Vishal dan Milan bisa melihat mata dan leher Kasta selalu bergerak. Cowok berkumis tipis itu disapa dan menyapa beberapa gadis. Dan inilah alasan Vishal memperingatkan temannya itu tempo lalu ——soal jangan memacari Milan atau Sagita. Vishal sangat tahu tabiat Kasta. Walau bersahabat, ia tidak tidak memungkiri kalau Kasta berengsek. Bisa hancur persahabatan Empat Serangkai kalau Kasta memacari satu di antara mereka.

“Lumayan. Nggak usah main solo kalau ada mereka, Vi.”

Vishal tidak terkejut ketika Kasta bicara begitu. Si Motindo ini pernah mengaku sudah tidak perjakan sejak usia lima belas tahun. Vishal ngeri-ngeri sedap berteman dengannya. Kalau orang tuanya tahu, bisa kena amuk. Setelah dua bulan kenal, baru ketahuan juga kalau cowok itu tiga tahun lebih tua dari yang lain.

“Jangan bercanda lo, Kas. Buruan sebutin tanggal yang benar,” kata Sagita waktu itu. Mereka sedang mengerjakan tugas Bahasa Indonesia. Kebetulan ada data diri yang harus diisi.

“Ngapa nggak percaya, sih?” Kasta langsung mengeluarkan dompet dan menarik secarik kartu. Mata Vishal dan Sagita membulat. Itu Kartu Tanda Penduduk alias KTP. Astaga, jadi memang benar Kasta setua itu?!

“Anjir, kita beda tiga tahun,” kata Sagita seraya menuliskan tanggal lahir Kasta di lembar tugasnya. “Pernah nggak naik kelas apa gimana?”

“Telat masuk.”

“Ngibul!

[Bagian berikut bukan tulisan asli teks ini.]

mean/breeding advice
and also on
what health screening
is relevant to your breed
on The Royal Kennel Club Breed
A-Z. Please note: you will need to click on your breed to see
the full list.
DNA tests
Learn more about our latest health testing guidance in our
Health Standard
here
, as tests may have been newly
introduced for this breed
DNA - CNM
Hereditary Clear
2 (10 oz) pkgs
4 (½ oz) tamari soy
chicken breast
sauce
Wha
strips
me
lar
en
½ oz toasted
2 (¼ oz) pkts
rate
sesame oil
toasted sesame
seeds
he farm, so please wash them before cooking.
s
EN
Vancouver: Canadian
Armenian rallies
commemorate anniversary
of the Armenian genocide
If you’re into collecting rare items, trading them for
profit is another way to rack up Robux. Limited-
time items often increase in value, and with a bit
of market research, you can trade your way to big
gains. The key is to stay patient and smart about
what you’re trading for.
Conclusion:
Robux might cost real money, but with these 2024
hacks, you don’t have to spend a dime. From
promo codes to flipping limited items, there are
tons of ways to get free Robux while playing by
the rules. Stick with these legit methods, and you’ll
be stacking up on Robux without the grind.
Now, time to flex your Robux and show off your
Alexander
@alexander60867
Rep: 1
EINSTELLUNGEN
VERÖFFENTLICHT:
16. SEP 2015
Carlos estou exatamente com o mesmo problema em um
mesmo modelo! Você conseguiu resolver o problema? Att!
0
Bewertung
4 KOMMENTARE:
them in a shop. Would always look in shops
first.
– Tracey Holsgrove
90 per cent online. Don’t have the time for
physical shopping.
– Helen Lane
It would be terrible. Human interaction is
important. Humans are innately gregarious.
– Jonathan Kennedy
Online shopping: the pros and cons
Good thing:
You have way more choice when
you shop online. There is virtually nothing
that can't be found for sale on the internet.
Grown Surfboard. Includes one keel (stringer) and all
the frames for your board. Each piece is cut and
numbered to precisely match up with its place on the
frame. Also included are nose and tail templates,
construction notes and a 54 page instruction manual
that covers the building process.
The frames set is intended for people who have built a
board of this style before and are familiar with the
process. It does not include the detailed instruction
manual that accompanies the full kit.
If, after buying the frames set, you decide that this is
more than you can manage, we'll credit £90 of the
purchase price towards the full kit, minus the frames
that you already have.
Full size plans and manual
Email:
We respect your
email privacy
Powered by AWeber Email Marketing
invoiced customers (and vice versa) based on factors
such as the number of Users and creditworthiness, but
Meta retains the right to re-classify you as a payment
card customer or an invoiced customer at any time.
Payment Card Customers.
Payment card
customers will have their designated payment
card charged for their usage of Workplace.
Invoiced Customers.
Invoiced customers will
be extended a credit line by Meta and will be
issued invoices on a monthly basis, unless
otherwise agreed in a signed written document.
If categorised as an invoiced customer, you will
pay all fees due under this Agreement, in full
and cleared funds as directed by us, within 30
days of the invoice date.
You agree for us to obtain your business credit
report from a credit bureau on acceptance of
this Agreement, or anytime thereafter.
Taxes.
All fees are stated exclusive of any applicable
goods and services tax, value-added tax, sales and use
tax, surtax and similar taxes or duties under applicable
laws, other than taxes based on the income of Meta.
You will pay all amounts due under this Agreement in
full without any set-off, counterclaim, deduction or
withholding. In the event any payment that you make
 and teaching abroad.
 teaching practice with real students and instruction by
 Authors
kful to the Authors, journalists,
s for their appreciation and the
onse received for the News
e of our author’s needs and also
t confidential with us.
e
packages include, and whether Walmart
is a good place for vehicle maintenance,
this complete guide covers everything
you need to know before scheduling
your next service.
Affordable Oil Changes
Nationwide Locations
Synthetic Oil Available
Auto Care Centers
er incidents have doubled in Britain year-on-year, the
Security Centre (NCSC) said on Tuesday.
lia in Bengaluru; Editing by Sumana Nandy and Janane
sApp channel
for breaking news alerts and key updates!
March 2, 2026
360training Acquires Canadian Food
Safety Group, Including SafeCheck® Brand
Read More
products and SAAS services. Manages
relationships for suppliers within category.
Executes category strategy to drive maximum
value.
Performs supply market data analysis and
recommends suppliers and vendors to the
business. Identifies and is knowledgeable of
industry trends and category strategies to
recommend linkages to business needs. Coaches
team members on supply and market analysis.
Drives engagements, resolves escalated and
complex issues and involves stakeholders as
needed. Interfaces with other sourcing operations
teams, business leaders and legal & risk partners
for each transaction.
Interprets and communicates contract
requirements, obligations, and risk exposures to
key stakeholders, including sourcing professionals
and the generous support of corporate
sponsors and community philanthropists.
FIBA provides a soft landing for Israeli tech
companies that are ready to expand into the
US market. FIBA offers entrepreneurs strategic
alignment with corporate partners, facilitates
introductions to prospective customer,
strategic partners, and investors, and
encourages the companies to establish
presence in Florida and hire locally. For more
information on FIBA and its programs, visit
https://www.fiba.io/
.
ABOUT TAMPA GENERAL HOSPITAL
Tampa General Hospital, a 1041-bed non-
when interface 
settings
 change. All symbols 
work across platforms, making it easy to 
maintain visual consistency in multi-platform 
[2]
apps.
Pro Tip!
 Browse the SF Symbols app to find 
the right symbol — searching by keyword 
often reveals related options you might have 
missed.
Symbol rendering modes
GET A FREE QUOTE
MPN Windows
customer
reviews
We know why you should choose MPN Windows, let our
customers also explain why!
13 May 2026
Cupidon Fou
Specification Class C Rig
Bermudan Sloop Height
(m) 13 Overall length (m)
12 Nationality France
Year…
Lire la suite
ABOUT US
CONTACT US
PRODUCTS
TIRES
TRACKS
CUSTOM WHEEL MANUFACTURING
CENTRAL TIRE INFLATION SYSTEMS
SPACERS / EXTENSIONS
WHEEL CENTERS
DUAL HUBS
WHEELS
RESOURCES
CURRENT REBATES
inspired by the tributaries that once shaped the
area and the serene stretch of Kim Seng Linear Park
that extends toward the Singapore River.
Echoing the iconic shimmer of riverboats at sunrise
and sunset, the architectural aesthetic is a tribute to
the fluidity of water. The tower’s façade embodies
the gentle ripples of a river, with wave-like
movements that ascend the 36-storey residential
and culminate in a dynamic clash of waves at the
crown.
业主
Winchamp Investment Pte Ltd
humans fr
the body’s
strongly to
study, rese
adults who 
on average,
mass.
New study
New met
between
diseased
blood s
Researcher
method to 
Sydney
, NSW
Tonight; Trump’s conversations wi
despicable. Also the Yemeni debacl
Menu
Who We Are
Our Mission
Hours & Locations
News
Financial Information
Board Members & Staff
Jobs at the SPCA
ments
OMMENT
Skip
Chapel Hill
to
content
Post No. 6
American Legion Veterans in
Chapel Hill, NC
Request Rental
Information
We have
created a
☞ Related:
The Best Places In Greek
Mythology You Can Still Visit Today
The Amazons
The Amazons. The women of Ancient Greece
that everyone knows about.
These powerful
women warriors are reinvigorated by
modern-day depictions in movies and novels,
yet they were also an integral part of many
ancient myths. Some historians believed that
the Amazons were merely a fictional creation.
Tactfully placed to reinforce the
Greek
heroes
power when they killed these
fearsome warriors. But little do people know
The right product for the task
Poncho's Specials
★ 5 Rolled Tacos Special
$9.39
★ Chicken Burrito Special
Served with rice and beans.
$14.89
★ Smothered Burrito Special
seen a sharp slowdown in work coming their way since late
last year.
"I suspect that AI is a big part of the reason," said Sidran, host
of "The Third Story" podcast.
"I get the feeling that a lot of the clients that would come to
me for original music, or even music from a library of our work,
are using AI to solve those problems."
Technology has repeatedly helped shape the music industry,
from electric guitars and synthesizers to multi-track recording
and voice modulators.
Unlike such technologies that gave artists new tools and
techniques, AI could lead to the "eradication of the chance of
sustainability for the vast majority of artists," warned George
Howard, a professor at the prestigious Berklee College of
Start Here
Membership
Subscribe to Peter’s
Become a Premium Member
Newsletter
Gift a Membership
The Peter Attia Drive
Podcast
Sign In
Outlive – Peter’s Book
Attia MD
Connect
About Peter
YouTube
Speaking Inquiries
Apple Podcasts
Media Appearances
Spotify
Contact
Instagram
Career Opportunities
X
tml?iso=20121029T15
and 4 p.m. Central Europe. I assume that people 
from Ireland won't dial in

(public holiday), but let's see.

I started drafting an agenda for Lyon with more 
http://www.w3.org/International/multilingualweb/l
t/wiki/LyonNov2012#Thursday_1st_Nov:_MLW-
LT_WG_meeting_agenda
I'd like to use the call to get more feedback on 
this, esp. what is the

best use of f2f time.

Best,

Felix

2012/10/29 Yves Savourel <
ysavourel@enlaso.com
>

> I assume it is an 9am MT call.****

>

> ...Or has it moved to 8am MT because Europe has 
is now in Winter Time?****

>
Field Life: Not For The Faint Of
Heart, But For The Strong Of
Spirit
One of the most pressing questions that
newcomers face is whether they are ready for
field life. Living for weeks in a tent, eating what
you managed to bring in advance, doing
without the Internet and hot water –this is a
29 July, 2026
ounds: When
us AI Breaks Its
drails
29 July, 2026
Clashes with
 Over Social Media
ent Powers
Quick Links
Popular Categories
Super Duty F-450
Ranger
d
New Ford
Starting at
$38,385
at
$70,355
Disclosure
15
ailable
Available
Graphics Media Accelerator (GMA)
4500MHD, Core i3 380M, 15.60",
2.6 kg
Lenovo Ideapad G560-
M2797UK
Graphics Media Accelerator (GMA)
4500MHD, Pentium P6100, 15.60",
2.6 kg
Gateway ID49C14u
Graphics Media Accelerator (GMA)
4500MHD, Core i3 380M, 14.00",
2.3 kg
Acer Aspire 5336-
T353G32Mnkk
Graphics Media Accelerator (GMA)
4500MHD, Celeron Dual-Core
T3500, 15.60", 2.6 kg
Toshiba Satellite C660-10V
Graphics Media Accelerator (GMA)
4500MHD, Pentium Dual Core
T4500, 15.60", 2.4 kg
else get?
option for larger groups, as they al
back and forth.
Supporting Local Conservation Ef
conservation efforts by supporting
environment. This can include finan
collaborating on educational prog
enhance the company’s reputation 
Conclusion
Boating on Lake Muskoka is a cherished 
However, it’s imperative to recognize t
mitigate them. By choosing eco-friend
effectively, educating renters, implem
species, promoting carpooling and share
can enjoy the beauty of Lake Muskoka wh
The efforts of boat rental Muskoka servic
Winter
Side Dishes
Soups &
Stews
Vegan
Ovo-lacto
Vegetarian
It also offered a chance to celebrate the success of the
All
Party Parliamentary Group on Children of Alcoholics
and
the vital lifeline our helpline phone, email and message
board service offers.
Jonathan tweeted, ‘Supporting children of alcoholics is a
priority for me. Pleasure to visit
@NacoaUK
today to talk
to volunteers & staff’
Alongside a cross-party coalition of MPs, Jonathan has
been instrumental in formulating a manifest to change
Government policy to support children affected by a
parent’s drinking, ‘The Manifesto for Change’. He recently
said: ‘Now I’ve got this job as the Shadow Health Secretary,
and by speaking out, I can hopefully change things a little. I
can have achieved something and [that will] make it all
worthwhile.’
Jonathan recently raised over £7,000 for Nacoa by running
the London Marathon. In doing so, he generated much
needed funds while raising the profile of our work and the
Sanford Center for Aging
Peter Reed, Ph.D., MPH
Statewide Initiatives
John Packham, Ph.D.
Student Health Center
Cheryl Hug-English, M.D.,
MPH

Orang mah telat masuk setahun atau dua.”

Kasta mengangkat bahu, tidak menjawab lagi.

Dari kenyataan itu Vishal akhirnya paham kenapa Kasta lebih 'apapun' dibanding teman-teman lain. Bukan saja postur tubuhnya lebih matang, kelakuannya pun seperti bukan anak SMA. Dia seperti punya jam terbang super. Teristimewa soal perempuan. Sering Vishal saksikan sahabatnya itu gonta-ganti cewek. Bilangnya memang bukan pacar, tapi justru itulah yang mengerikan. Tanpa status kenapa cewek-cewek itu mau saja dipeluk, dicium, diremas, bahkan (mungkin) ditiduri.

“Dih, siapa, tuh?” Kasta bertanya ketika mereka sampai di daun pintu kelas.

Sagita tampak sudah bangun. Duduk sebelahan dengan cowok yang seingat Kasta bukan penghuni kelas. Gadis yang sejak pagi duduk bersamanya itu tampak asyik dengan lawan bicaranya. Sesekali mengangguk, juga terkekeh.

“Gibran, kelas sebelah,” kata Milan. “Kapten eskul basket.”

Vishal mengangguk. “Sudah mulai PDKT ternyata.”

“Yep,” jawab Milan.

“Ha? Gimana?”

Vishal mendongak ke wajah Kasta yang beberapa senti lebih tinggi dari keningnya. Kentara sekali nada suara temannya ini terdengar tidak suka. Vishal tidak nyaman dengan kenyataan itu.

“Beberapa waktu lalu Sagita sempat bilang, katanya dimintain nomor hape sama anak basket. Ternyata Gibran ini orangnya.”

Sebelum Milan melanjutkan, Kasta rupanya sudah maju duluan. Cowok itu berjalan ke bangku miliknya. Tidak disangka, Kasta langsung merebah di atas meja, kedua tangannya menyangga kepala. Sontak sepasang manusia di sebelahnya terkejut. Sagita bahkan menggebuk perut Kasta saking kagetnya.

“Sucipto, ngagetin anjir!”

Kasta menyampingkan posisi tidur. Satu tangan menyangga kepala, pose santai seperti di pantai. “Yang punya bangku balik. Minggir, dong, Om.”